**YOUR GOAL**
From the first line to the last, give the records again exactly and skip the pictures.

--- MATERIAL SHOWN Enclosed Below ---

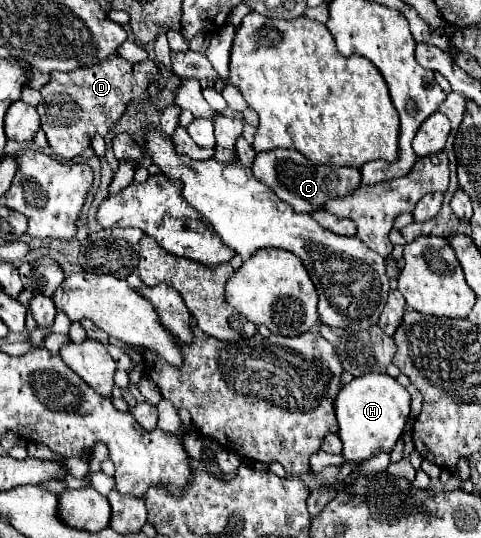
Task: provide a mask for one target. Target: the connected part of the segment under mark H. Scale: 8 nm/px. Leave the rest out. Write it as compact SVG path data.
M369 372L341 386L335 398L335 416L339 422L339 438L343 440L345 460L361 462L373 458L379 452L391 452L403 432L405 420L409 416L409 404L409 392L389 374Z

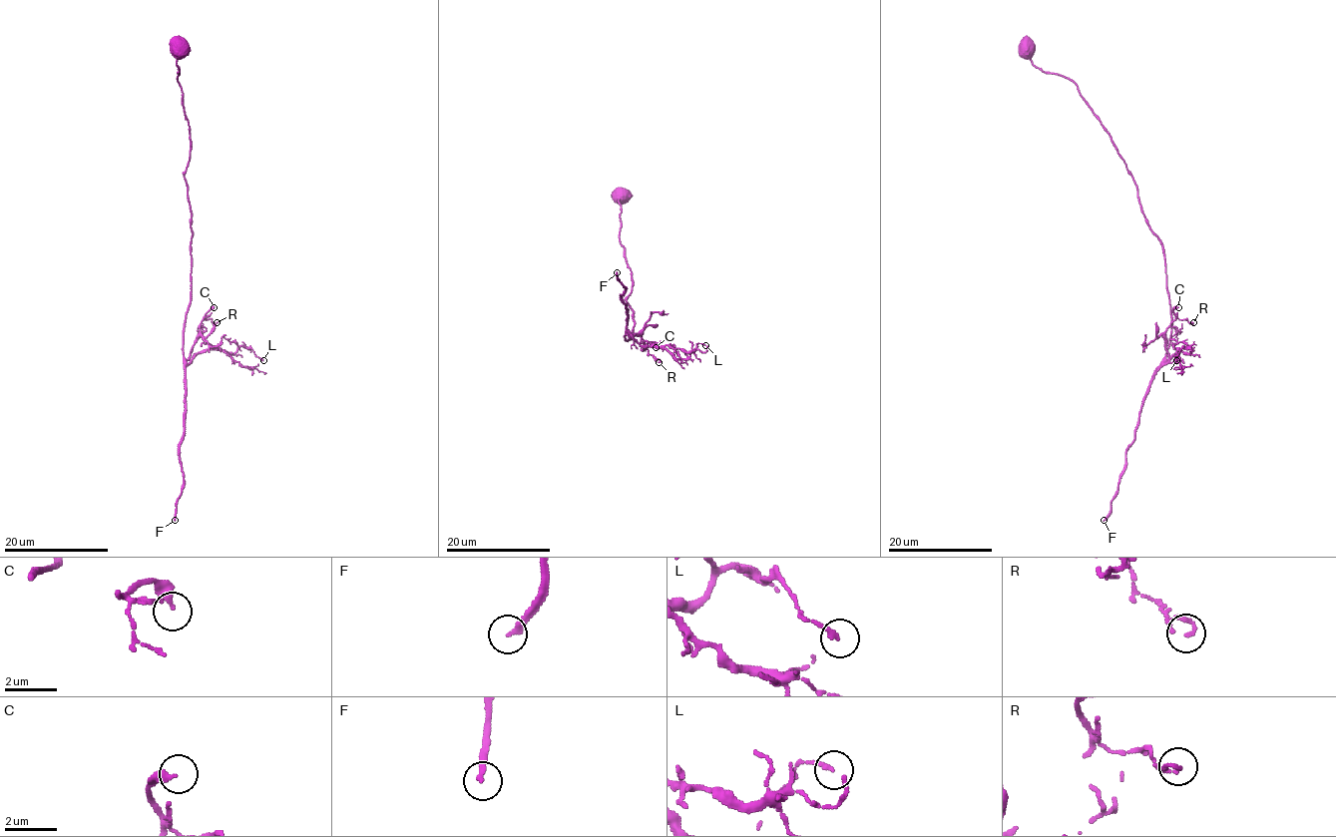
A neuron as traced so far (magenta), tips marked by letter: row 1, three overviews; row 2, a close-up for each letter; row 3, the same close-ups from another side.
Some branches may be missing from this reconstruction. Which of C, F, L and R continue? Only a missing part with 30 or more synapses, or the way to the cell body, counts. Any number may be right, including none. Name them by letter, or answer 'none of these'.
F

--- End of Enclosed MATERIAL SHOWN ---

**RESULT BELOW**
Task: provide a mask for one target. Target: the connected part of the segment under mark H. Scale: 8 nm/px. Leave the rest out. Write it as compact SVG path data.
M369 372L341 386L335 398L335 416L339 422L339 438L343 440L345 460L361 462L373 458L379 452L391 452L403 432L405 420L409 416L409 404L409 392L389 374Z

A neuron as traced so far (magenta), tips marked by letter: row 1, three overviews; row 2, a close-up for each letter; row 3, the same close-ups from another side.
Some branches may be missing from this reconstruction. Which of C, F, L and R continue? Only a missing part with 30 or more synapses, or the way to the cell body, counts. Any number may be right, including none. Name them by letter, or answer 'none of these'.
F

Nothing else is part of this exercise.